## Problem to solve
The answer should be an exact repeat of the stretch of material below from the line containing "right shoulder: (257, 234)" through the line containing "left front paw: (114, 176)".
<<<<
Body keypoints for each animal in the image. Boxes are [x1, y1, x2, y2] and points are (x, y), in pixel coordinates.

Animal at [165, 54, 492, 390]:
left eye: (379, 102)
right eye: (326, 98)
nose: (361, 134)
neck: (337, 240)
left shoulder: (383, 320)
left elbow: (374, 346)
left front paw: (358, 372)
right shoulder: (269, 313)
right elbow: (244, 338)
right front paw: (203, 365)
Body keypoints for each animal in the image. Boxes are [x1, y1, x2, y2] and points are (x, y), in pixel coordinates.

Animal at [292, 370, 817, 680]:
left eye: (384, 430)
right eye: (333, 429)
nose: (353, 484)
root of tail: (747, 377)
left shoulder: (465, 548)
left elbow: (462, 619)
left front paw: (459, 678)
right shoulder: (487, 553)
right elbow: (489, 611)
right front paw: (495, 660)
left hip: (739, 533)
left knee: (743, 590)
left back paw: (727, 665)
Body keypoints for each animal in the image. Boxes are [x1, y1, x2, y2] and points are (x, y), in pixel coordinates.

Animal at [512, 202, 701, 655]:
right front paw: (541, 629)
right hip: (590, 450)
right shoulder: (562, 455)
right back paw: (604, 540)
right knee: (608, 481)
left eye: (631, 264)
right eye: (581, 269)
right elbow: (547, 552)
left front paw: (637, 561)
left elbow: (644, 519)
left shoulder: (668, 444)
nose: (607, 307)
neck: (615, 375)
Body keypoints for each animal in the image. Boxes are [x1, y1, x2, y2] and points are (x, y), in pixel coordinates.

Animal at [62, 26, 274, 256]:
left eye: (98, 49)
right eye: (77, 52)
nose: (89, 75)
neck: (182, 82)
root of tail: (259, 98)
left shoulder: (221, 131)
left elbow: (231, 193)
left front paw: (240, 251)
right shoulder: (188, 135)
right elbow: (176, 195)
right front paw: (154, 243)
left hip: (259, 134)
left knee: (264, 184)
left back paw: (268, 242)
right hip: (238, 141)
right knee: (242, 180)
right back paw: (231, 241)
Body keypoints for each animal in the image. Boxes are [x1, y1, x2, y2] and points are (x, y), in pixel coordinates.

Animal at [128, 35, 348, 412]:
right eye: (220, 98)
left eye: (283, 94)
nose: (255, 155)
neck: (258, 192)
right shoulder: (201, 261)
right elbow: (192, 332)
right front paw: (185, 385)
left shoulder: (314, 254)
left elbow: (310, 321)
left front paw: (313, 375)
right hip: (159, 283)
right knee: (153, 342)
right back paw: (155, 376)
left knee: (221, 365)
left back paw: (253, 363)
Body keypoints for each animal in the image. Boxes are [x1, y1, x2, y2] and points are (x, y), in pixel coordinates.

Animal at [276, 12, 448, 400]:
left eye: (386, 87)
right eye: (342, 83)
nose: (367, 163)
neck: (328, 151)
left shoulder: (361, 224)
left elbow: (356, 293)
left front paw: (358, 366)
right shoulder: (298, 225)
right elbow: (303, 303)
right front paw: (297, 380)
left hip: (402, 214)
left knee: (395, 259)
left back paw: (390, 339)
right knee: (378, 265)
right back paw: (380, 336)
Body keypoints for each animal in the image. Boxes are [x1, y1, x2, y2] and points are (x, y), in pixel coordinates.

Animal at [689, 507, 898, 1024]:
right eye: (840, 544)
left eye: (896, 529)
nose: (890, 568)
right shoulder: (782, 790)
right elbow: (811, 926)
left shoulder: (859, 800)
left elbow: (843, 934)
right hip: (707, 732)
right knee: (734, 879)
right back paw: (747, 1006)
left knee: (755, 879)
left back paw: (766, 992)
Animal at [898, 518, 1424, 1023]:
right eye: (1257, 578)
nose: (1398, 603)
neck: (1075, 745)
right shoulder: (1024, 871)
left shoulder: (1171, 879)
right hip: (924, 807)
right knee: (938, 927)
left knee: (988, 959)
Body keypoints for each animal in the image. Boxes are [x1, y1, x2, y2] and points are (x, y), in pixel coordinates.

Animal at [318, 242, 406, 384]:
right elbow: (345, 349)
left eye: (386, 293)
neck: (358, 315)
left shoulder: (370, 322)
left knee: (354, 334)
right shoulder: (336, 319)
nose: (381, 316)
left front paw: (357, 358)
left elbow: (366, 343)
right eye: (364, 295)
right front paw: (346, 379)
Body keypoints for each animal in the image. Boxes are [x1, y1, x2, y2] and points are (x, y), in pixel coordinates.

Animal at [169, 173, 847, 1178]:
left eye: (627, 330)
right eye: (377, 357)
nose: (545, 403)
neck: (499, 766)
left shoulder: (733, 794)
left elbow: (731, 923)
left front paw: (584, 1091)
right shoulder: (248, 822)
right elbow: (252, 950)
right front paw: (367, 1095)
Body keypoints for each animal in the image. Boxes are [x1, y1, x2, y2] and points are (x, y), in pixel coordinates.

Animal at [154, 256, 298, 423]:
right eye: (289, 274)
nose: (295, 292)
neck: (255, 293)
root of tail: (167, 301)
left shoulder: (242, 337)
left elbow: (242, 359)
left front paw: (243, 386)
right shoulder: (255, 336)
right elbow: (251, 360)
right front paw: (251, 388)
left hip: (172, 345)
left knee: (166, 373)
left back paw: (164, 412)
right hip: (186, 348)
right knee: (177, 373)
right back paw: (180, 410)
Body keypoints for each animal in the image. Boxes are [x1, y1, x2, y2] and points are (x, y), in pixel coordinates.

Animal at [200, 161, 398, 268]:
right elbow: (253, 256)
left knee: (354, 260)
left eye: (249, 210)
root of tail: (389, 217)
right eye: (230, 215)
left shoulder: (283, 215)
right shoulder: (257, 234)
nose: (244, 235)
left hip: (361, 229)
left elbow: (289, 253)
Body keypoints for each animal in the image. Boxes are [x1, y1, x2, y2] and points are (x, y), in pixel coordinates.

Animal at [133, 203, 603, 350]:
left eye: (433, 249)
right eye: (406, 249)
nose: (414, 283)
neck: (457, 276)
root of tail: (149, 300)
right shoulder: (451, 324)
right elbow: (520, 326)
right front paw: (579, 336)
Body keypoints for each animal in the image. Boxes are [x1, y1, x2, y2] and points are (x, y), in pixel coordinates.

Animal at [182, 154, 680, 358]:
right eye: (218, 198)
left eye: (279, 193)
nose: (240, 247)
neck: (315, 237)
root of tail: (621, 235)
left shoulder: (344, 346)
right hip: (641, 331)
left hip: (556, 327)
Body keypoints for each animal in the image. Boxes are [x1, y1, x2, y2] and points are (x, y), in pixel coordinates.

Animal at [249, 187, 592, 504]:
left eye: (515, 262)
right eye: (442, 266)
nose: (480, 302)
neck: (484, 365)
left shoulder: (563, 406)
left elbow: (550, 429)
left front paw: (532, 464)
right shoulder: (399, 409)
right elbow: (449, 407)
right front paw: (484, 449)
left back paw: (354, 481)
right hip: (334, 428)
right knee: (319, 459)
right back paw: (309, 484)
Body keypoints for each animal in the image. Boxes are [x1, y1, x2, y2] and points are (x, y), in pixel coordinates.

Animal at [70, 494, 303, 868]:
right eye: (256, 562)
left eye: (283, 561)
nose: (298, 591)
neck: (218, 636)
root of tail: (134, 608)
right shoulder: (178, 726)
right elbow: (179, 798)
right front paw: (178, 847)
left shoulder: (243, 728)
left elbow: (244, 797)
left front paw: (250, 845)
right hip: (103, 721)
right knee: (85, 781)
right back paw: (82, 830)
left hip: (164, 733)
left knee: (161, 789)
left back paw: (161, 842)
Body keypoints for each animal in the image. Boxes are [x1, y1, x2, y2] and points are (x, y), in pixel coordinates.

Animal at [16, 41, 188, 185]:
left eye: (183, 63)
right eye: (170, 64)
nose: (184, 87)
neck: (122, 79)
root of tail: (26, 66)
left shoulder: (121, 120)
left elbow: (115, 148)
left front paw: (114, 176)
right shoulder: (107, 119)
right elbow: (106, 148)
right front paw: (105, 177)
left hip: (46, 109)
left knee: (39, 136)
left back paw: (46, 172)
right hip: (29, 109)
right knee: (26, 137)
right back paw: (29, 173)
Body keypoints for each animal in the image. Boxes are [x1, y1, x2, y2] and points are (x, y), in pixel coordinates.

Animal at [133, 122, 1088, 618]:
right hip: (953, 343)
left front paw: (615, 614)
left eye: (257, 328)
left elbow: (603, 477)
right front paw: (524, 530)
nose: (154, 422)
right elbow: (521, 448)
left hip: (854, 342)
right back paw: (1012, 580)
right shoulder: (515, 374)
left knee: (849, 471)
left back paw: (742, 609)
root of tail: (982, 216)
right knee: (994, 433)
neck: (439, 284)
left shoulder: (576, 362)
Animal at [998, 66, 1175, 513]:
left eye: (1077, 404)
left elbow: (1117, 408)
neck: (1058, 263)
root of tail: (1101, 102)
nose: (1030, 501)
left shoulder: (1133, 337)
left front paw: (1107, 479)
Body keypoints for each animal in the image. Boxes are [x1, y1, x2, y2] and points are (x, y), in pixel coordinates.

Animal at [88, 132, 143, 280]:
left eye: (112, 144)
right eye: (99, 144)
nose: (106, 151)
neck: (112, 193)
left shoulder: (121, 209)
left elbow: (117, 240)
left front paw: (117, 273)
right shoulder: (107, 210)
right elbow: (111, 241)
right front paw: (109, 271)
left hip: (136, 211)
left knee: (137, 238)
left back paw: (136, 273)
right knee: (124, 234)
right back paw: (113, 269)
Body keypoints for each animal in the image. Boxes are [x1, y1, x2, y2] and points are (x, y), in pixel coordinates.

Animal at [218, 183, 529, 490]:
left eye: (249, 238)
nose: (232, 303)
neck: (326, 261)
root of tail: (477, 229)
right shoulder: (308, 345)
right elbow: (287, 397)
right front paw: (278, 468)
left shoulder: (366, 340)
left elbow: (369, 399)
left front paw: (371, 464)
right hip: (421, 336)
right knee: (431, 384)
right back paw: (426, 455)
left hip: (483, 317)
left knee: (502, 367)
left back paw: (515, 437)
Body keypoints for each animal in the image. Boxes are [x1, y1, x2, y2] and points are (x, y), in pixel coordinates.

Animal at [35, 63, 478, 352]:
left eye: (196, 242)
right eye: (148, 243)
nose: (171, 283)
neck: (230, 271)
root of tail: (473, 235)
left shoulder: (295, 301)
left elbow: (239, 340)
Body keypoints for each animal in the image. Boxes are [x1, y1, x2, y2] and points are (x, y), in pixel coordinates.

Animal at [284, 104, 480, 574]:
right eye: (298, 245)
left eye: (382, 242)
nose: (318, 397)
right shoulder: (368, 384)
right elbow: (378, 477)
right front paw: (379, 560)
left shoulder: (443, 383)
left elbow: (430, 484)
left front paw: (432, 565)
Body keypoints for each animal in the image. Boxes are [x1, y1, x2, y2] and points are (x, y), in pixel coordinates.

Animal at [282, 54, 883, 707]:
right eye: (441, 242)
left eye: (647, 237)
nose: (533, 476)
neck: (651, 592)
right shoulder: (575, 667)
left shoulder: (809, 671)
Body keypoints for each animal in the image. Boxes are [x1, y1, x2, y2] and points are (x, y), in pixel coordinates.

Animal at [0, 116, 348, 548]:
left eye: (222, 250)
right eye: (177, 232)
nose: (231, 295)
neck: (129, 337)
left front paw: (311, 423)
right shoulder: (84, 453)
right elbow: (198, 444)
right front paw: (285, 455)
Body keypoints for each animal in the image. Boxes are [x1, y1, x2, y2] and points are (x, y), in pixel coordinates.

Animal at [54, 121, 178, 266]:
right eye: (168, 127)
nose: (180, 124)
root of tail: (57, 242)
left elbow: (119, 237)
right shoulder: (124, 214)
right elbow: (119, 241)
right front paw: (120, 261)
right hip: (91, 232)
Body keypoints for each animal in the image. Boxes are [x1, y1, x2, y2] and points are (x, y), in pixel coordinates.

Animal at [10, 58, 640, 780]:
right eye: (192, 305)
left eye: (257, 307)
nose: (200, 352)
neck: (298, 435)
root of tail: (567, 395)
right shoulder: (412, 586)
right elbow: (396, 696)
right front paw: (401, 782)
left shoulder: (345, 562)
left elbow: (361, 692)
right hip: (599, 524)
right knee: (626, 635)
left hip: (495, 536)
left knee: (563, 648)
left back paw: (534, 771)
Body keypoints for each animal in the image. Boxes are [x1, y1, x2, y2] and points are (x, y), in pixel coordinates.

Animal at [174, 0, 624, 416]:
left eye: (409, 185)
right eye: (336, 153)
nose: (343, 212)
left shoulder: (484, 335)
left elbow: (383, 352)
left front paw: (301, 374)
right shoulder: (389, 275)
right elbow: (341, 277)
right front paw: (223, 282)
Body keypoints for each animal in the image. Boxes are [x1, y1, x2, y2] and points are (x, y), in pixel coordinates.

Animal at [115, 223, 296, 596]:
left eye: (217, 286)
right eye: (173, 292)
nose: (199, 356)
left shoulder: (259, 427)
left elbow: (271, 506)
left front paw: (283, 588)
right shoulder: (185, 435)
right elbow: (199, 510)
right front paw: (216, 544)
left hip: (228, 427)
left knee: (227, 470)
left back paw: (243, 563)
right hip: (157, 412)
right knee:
>>>>
## Answer to this problem
right shoulder: (257, 234)
nose: (244, 235)
left hip: (361, 229)
left elbow: (289, 253)
Body keypoints for each animal in the image. Boxes are [x1, y1, x2, y2] and points are (x, y), in pixel coordinates.

Animal at [133, 203, 603, 350]:
left eye: (433, 249)
right eye: (406, 249)
nose: (414, 283)
neck: (457, 276)
root of tail: (149, 300)
right shoulder: (451, 324)
right elbow: (520, 326)
right front paw: (579, 336)
Body keypoints for each animal in the image. Boxes are [x1, y1, x2, y2] and points are (x, y), in pixel coordinates.

Animal at [182, 154, 680, 358]:
right eye: (218, 198)
left eye: (279, 193)
nose: (240, 247)
neck: (315, 237)
root of tail: (621, 235)
left shoulder: (344, 346)
right hip: (641, 331)
left hip: (556, 327)
Body keypoints for each animal in the image. Boxes are [x1, y1, x2, y2] and points are (x, y), in pixel coordinates.

Animal at [249, 187, 592, 504]:
left eye: (515, 262)
right eye: (442, 266)
nose: (480, 302)
neck: (484, 365)
left shoulder: (563, 406)
left elbow: (550, 429)
left front paw: (532, 464)
right shoulder: (399, 409)
right elbow: (449, 407)
right front paw: (484, 449)
left back paw: (354, 481)
right hip: (334, 428)
right knee: (319, 459)
right back paw: (309, 484)
Body keypoints for each animal in the image. Boxes are [x1, y1, x2, y2] and points are (x, y), in pixel coordinates.

Animal at [70, 494, 303, 868]:
right eye: (256, 562)
left eye: (283, 561)
nose: (298, 591)
neck: (218, 636)
root of tail: (134, 608)
right shoulder: (178, 726)
right elbow: (179, 798)
right front paw: (178, 847)
left shoulder: (243, 728)
left elbow: (244, 797)
left front paw: (250, 845)
right hip: (103, 721)
right knee: (85, 781)
right back paw: (82, 830)
left hip: (164, 733)
left knee: (161, 789)
left back paw: (161, 842)
Body keypoints for each animal in the image. Boxes are [x1, y1, x2, y2] and points are (x, y), in pixel coordinates.

Animal at [16, 41, 188, 185]:
left eye: (183, 63)
right eye: (170, 64)
nose: (184, 87)
neck: (122, 79)
root of tail: (26, 66)
left shoulder: (121, 120)
left elbow: (115, 148)
left front paw: (114, 176)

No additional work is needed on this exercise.